Last Epiphany C, 2019: Cloud Dancing Without Wings

March 3, 2019 by Cam Miller

Honestly, I am more of a rabbi than a priest,
although I wouldn’t stack up intellectually
with most of the rabbis I have known.

I say I am more rabbi than priest,
because I am much more interested
in juicing the gospel stories
for all their practical spiritual wisdom
than I am ogling at the splashy supernatural stuff.
I want to know what Jesus taught
and where he pointed for us to walk,
rather than be asked to believe events from 2000 years ago
that have never entered the purview of my own experience.
Sure, I can handle the little mystical moments:
the still small voice
and the glimpse of something
through the veil of insight.

But don’t ask me to pass judgment
on water-walking without skies
or cloud-dancing without wings.

I have known plenty of people
graced with the ability to accept such stories
with open arms
and open minds
and open hearts
and I have marveled that they could do so.
I wish that was me,
but I am an unrepentant Thomas
who believes it
only when my own fingers
have felt the slick, wet wounds
and seen the blood stains move.

I am so much more comfortable
with Marie Howe’s description of an inkling of something.

> **Entries supplied**:
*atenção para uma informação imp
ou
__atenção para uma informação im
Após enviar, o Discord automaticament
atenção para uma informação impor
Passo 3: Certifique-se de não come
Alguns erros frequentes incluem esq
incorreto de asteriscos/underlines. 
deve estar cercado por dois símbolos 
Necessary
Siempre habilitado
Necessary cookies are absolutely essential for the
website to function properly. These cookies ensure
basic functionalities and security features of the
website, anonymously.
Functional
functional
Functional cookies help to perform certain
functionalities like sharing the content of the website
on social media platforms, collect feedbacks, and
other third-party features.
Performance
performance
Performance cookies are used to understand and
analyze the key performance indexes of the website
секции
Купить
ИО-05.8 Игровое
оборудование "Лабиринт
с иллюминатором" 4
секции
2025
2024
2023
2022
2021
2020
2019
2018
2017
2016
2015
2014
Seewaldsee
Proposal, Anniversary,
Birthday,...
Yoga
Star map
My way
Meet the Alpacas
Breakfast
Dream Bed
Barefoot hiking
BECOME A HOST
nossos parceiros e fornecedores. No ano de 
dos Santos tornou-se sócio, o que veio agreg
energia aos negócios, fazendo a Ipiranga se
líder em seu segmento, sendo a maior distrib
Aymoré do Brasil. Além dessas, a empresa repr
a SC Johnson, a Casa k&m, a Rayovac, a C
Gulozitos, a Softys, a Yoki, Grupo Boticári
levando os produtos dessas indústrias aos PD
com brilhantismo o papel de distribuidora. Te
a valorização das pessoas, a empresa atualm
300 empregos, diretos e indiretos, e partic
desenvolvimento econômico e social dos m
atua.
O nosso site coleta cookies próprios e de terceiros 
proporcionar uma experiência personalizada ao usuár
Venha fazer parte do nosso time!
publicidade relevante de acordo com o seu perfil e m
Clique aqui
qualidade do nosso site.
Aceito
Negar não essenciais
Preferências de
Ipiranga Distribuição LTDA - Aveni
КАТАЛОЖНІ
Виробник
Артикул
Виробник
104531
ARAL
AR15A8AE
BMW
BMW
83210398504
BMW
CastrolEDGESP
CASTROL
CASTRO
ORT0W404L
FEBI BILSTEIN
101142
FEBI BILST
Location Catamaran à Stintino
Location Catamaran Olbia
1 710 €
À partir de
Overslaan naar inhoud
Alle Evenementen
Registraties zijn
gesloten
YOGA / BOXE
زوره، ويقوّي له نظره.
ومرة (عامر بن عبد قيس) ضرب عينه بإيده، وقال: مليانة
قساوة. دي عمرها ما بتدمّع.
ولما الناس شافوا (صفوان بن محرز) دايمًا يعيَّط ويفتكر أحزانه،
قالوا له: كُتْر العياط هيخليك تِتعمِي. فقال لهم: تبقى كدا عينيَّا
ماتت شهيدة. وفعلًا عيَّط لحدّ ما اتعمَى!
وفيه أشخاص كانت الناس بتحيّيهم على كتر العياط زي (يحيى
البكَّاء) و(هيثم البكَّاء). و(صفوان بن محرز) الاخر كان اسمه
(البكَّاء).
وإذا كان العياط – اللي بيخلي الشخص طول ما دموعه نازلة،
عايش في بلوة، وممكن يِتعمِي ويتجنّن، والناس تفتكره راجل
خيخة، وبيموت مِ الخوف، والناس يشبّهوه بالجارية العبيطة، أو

> **Problem statement**: Edit the Epiphany text: begin at the words "I want to know", stop after "veil of insight.", and replace "veil" with "curtain". These items have no connection to the Epiphany text.

> **Expected answer**:
I want to know what Jesus taught
and where he pointed for us to walk,
rather than be asked to believe events from 2000 years ago
that have never entered the purview of my own experience.
Sure, I can handle the little mystical moments:
the still small voice
and the glimpse of something
through the curtain of insight.